In addition, the team drilled down into constituent chemicals, molecules, and materials typically used in perovskite A, B, and X sites.

For all of the above, sustainability aspects were evaluated, such as energy intensity of manufacturing, carbon intensity, rare mineral mining, recyclability, earth abundance, cost, fossil fuel derived, fail-safe encapsulation, health hazards, and flammability among others.

The prototype was further evaluated based on critical material concerns, embodied energy, carbon impacts and circular supply chain processes. The analysis included the frame, rail materials, front and back glass, encapsulation polymers, solvents, electron and hole transport materials, and electrode materials.

In an information-rich table, the team detailed how the eleven “Rs” of circularity for photovoltaics can offer opportunities and advantages within sustainable manufacturing. An adaptation of the “reduce, reuse, recycle” concept, some of the Rs discussed are listed here: refuse fossil fuels and carbon-intensive materials; reduce energy, material, and carbon input, repair or design for repair, reuse, repower, restore, and recover energy.

When it comes to recycling, the researchers noted that ‘recycling’ includes both downcycling to lower-value, or lower-quality, products. They explained that recycling is beneficial when recovered feedstocks replace virgin materials, which require energy-intensive refining.

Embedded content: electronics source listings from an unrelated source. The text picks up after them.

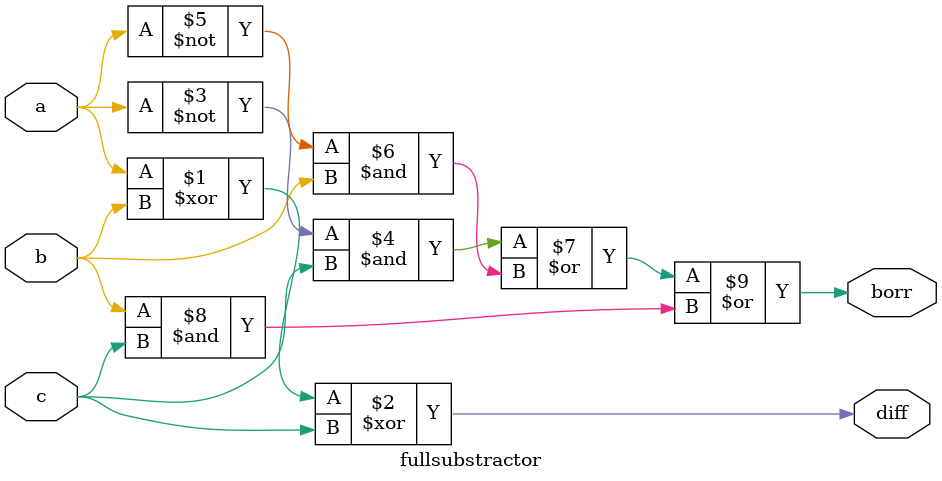
<source format=v>
module fullsubstractor (a,b,c,diff,borr);

    input a,b,c;
    output diff,borr;

    assign diff = a^b^c;
    assign borr = ~a&c | ~a&b | b&c;
    
endmodule
</source>
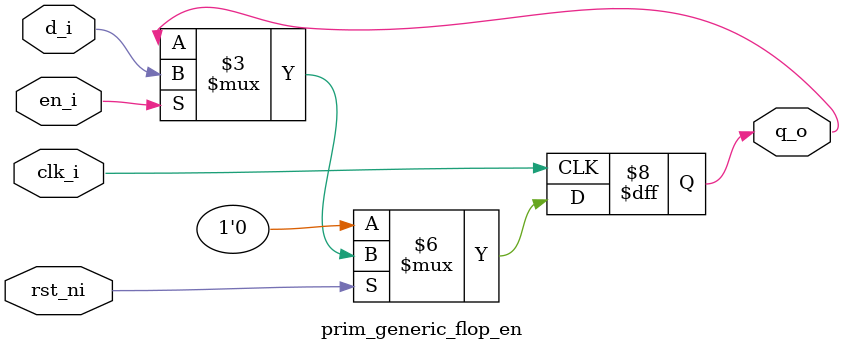
<source format=sv>


module prim_generic_flop_en #(
  parameter int               Width      = 1,
  parameter logic [Width-1:0] ResetValue = 0
) (
  input                    clk_i,
  input                    rst_ni,
  input                    en_i,
  input        [Width-1:0] d_i,
  output logic [Width-1:0] q_o
);

  always_ff @(posedge clk_i) begin
    if (!rst_ni) begin
      q_o <= ResetValue;
    end else if (en_i) begin
      q_o <= d_i;
    end
  end

endmodule

</source>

There is room for improvement. For example, PV glass manufacturing is still using virgin sources in new PV glass products and not post-consumer PV glass cullet, they noted.

The team identified five key areas and opportunities to pursue. The first is enhancing MHP module reliability to meet current commercial PV lifetime standards. Second, investigate the supply chain of low-trade-volume raw materials, such as cesium, and ensure adequate accessibility for the sustainable scale-up of a given MHP composition, or focus research, to reduce or substitute. Third, seek alternatives to indium. Fourth, explore how to accelerate PV glass recycling without downcycling. And fifth, further improve module remanufacturing processes.

“A reasonable combination of these solutions would enable MHP-PVs to contribute meaningfully and sustainably to the energy transition,” stressed the team.

The scientists asserted that “circularizing the PV supply chain, particularly through recycling and remanufacturing glass”, provides opportunities to lower the embodied energy and carbon of MHP-PVs. “Improvements in lifetime and reliability remain paramount for the energy transition and provide the largest benefits,” they concluded.

The perspective is detailed in “Sustainability pathways for perovskite photovoltaics,” published by nature materials.